(Beginning of INPUT FOR THIS TASK)
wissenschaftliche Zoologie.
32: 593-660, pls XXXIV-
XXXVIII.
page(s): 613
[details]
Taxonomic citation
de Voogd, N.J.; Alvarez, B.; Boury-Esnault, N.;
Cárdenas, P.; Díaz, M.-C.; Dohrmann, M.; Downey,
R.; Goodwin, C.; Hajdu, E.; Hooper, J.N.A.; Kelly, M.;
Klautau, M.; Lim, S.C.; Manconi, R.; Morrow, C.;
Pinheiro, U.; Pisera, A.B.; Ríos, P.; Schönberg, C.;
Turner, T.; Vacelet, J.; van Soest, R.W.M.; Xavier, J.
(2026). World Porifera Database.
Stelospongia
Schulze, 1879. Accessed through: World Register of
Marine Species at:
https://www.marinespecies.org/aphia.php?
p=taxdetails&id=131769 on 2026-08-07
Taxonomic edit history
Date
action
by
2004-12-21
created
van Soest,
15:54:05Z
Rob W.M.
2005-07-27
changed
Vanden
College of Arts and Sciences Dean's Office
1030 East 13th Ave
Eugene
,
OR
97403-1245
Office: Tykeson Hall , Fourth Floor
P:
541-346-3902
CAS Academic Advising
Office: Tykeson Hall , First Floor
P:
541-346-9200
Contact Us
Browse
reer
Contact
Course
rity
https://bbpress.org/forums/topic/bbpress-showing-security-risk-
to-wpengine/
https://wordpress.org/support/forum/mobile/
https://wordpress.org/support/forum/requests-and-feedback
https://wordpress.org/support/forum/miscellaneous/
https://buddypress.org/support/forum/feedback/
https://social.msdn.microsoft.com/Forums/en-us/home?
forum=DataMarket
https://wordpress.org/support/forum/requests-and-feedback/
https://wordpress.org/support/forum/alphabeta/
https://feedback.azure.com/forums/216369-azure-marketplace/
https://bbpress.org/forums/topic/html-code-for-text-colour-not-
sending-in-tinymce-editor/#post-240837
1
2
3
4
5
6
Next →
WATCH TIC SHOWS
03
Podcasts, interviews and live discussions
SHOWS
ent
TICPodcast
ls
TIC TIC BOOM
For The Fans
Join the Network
(End of INPUT FOR THIS TASK)
:: WHAT YOU NEED TO DO ::
Retype the material above from start to finish without any changes.

:: ANSWER TO THE PROBLEM ::
wissenschaftliche Zoologie.
32: 593-660, pls XXXIV-
XXXVIII.
page(s): 613
[details]
Taxonomic citation
de Voogd, N.J.; Alvarez, B.; Boury-Esnault, N.;
Cárdenas, P.; Díaz, M.-C.; Dohrmann, M.; Downey,
R.; Goodwin, C.; Hajdu, E.; Hooper, J.N.A.; Kelly, M.;
Klautau, M.; Lim, S.C.; Manconi, R.; Morrow, C.;
Pinheiro, U.; Pisera, A.B.; Ríos, P.; Schönberg, C.;
Turner, T.; Vacelet, J.; van Soest, R.W.M.; Xavier, J.
(2026). World Porifera Database.
Stelospongia
Schulze, 1879. Accessed through: World Register of
Marine Species at:
https://www.marinespecies.org/aphia.php?
p=taxdetails&id=131769 on 2026-08-07
Taxonomic edit history
Date
action
by
2004-12-21
created
van Soest,
15:54:05Z
Rob W.M.
2005-07-27
changed
Vanden
College of Arts and Sciences Dean's Office
1030 East 13th Ave
Eugene
,
OR
97403-1245
Office: Tykeson Hall , Fourth Floor
P:
541-346-3902
CAS Academic Advising
Office: Tykeson Hall , First Floor
P:
541-346-9200
Contact Us
Browse
reer
Contact
Course
rity
https://bbpress.org/forums/topic/bbpress-showing-security-risk-
to-wpengine/
https://wordpress.org/support/forum/mobile/
https://wordpress.org/support/forum/requests-and-feedback
https://wordpress.org/support/forum/miscellaneous/
https://buddypress.org/support/forum/feedback/
https://social.msdn.microsoft.com/Forums/en-us/home?
forum=DataMarket
https://wordpress.org/support/forum/requests-and-feedback/
https://wordpress.org/support/forum/alphabeta/
https://feedback.azure.com/forums/216369-azure-marketplace/
https://bbpress.org/forums/topic/html-code-for-text-colour-not-
sending-in-tinymce-editor/#post-240837
1
2
3
4
5
6
Next →
WATCH TIC SHOWS
03
Podcasts, interviews and live discussions
SHOWS
ent
TICPodcast
ls
TIC TIC BOOM
For The Fans
Join the Network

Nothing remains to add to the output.